I know this is a year old, but you can do this by editing the database directly.
From what I’ve found in my spelunking, the plugin keeps information about votes in 2 locations: the topic_custom_fields table contains the vote count for each topic, and the user_custom_fields table contains the actual record of each vote, tied to a user.
If you just edit the vote count in topic_custom_fields, the new vote count will display-- but the next time someone votes, the plugin will cross-check with the user_custom_fields records, realize the count is incorrect, and “fix” it back to before the edit.

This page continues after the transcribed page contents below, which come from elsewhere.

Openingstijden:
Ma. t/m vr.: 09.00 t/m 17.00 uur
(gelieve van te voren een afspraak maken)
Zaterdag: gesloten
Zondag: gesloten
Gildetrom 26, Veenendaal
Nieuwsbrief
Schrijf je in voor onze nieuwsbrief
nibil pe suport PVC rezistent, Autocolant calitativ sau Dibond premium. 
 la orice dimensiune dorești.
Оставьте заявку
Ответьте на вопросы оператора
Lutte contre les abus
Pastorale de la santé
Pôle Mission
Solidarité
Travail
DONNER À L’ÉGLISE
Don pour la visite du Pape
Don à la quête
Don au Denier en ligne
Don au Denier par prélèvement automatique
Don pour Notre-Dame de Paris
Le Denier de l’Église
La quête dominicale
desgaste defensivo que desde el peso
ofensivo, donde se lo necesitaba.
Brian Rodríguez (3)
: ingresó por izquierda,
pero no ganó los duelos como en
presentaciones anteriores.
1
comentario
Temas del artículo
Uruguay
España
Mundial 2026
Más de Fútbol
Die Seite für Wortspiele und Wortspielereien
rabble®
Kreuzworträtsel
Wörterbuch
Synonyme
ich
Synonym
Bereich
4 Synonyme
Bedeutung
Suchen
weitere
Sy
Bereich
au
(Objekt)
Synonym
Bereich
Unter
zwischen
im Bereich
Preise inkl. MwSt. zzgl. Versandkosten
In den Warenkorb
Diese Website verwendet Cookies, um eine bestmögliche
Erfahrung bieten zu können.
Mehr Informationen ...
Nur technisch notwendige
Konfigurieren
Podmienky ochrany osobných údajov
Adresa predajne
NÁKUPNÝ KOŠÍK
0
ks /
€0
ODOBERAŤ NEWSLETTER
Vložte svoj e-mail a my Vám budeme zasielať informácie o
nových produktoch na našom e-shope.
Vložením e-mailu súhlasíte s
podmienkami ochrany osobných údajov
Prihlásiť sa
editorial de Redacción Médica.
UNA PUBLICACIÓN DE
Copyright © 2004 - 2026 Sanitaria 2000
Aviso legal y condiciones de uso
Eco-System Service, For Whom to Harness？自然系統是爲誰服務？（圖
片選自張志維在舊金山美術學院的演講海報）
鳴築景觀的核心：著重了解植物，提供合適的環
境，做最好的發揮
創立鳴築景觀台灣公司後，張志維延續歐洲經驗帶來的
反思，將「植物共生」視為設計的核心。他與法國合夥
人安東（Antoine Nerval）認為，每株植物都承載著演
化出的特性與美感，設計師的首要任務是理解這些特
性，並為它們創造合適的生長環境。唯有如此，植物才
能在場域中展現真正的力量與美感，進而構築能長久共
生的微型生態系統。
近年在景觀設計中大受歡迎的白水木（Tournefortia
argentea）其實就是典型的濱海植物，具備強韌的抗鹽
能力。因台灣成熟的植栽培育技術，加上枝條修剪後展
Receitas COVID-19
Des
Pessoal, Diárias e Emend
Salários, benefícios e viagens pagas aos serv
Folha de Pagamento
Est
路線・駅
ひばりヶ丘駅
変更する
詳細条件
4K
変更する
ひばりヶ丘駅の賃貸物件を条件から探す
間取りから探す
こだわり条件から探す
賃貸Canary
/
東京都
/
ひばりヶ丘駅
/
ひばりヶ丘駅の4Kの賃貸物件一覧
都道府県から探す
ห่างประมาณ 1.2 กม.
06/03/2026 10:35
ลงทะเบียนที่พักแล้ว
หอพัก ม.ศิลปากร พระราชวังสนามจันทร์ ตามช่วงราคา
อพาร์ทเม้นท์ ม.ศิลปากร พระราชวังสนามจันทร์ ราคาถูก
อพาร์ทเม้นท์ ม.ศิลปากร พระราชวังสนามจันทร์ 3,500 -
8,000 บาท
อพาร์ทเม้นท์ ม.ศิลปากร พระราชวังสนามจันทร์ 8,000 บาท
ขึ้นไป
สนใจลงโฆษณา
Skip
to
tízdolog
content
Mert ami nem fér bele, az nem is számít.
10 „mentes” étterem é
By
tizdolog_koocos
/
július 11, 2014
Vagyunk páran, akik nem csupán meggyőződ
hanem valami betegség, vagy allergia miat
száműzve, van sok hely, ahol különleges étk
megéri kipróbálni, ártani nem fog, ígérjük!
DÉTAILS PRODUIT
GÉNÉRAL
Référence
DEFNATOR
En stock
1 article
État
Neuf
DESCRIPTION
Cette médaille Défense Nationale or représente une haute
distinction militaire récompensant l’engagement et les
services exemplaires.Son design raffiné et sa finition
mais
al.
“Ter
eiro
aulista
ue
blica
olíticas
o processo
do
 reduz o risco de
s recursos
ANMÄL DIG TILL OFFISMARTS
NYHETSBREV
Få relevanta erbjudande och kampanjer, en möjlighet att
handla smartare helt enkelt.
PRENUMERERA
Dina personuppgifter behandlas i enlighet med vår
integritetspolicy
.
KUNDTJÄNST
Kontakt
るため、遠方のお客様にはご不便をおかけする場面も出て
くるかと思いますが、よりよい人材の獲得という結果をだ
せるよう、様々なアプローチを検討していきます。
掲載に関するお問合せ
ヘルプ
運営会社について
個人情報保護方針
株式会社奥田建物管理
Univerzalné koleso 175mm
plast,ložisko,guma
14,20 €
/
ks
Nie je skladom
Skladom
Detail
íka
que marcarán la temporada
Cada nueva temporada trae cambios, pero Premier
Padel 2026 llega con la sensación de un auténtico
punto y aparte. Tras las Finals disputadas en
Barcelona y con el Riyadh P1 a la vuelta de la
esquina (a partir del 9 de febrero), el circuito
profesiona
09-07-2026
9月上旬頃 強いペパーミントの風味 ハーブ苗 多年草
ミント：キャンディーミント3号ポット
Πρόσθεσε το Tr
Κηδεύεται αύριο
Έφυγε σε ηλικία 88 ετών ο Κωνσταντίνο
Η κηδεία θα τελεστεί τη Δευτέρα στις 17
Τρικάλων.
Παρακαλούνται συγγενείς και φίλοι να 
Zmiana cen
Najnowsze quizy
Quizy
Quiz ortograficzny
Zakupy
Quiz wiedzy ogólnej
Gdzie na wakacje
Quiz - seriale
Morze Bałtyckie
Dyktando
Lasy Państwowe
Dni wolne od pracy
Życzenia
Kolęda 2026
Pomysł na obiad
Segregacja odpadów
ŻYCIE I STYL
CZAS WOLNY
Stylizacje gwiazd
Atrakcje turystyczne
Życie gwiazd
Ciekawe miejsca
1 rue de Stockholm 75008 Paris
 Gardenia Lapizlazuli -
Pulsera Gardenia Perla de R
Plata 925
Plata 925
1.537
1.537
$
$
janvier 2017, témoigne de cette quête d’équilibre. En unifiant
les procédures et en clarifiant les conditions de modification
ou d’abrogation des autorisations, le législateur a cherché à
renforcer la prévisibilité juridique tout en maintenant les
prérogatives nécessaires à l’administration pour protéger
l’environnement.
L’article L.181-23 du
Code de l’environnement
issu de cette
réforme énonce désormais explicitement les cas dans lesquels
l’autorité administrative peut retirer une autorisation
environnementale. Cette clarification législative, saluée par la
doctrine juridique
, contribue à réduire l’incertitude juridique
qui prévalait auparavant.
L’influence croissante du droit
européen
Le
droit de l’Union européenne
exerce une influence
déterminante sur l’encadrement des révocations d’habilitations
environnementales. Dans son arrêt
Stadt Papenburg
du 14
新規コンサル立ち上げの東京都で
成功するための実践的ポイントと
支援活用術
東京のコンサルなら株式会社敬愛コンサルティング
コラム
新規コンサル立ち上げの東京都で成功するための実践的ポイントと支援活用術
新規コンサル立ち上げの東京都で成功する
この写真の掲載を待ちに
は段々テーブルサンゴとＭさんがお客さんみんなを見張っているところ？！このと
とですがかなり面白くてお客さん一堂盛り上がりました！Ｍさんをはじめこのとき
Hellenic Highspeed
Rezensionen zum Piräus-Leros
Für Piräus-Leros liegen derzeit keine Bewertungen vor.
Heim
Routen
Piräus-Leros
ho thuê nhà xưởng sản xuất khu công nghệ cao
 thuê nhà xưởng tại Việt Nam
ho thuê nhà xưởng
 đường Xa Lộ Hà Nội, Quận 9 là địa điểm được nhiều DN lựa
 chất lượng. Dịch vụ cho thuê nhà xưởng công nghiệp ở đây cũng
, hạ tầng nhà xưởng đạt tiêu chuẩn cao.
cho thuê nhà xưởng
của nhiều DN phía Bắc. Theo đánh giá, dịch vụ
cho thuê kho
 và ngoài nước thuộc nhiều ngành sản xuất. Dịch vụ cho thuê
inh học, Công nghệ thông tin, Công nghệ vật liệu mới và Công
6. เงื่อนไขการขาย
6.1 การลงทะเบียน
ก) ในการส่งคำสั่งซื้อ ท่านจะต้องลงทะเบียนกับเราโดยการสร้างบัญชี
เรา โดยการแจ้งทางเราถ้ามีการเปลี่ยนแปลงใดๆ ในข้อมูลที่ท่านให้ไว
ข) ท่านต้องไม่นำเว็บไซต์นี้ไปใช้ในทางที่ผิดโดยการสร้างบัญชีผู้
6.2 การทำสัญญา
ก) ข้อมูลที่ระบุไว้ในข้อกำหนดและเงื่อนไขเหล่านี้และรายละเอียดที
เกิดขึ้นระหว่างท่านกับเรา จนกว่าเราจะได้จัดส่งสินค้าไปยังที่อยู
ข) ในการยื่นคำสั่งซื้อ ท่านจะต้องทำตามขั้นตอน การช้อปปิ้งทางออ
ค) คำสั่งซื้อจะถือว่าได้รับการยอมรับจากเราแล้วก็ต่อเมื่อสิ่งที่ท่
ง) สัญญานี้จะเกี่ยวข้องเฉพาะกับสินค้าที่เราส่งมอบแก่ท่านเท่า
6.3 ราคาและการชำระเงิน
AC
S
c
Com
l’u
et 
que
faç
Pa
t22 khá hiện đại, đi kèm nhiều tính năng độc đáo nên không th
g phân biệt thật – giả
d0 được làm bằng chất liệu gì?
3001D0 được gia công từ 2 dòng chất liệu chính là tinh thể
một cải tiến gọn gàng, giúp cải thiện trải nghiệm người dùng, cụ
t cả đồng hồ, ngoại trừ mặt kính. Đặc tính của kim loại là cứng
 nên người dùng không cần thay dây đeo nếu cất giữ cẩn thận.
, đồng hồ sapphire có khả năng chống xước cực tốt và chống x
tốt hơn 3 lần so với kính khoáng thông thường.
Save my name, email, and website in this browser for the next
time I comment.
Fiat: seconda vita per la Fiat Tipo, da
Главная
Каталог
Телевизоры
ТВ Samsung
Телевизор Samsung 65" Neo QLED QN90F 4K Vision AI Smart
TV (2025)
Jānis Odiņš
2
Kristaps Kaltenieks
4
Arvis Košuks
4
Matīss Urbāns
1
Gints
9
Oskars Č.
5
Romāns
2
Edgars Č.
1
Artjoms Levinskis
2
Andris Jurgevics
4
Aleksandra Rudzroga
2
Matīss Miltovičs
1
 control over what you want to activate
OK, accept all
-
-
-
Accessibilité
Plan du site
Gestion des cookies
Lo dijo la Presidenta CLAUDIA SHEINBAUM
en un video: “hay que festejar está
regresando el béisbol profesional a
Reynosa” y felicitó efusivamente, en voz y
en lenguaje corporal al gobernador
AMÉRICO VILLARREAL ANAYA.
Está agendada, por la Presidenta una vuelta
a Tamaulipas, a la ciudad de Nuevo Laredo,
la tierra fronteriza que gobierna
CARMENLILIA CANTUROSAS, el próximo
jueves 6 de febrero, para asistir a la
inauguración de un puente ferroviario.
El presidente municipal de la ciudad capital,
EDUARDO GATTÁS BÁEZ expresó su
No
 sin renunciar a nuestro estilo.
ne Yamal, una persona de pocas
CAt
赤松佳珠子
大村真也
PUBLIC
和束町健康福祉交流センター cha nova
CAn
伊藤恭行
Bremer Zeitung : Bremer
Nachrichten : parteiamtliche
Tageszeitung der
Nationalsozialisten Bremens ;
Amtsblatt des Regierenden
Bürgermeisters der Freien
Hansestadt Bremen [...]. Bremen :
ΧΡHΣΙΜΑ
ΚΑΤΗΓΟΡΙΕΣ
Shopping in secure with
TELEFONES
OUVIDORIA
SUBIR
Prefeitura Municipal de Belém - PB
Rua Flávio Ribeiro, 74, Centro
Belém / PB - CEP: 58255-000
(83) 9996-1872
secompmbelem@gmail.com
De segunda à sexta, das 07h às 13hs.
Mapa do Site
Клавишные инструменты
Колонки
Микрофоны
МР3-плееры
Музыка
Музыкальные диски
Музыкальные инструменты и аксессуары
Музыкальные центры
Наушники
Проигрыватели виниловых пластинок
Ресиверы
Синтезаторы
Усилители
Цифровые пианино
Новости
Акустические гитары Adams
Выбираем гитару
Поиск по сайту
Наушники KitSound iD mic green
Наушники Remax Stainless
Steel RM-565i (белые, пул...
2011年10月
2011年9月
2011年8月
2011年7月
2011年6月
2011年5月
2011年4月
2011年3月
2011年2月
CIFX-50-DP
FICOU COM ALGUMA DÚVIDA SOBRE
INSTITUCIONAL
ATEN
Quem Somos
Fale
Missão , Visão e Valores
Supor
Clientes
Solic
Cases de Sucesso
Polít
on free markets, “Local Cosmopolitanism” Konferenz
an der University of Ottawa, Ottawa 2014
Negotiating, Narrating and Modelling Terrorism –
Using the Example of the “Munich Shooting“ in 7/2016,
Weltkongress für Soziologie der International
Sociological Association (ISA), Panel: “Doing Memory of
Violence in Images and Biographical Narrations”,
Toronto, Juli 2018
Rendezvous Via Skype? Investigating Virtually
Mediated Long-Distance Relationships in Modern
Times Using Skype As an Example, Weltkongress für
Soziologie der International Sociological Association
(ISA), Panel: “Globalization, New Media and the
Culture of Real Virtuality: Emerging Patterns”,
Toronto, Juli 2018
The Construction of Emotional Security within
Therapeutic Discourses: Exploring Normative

So you have to also edit the user_custom_fields table so it agrees. Luckily, even though on the frontend you’re limited to 1 vote per topic per user, it looks like you can insert as many records as you want for 1 user into the database. So something like this:
UPDATE topic_custom_fields SET value = 3 WHERE name = 'vote_count' AND topic_id = <topic_id>;
INSERT INTO user_custom_fields VALUES ( DEFAULT,<user_id>,'votes',<topic_id>,<timestamp>,<timestamp>);
INSERT INTO user_custom_fields VALUES ( DEFAULT,<user_id>,'votes',<topic_id>,<timestamp>,<timestamp>);
INSERT INTO user_custom_fields VALUES ( DEFAULT,<user_id>,'votes',<topic_id>,<timestamp>,<timestamp>);
That way, assuming the vote_count was 0 at first, you’ve set it to 3 and given it 3 records to chew on when it goes to cross-check that number. Seems to work o-k for me, and you should be able to set the user_id to -2 or whatever you want.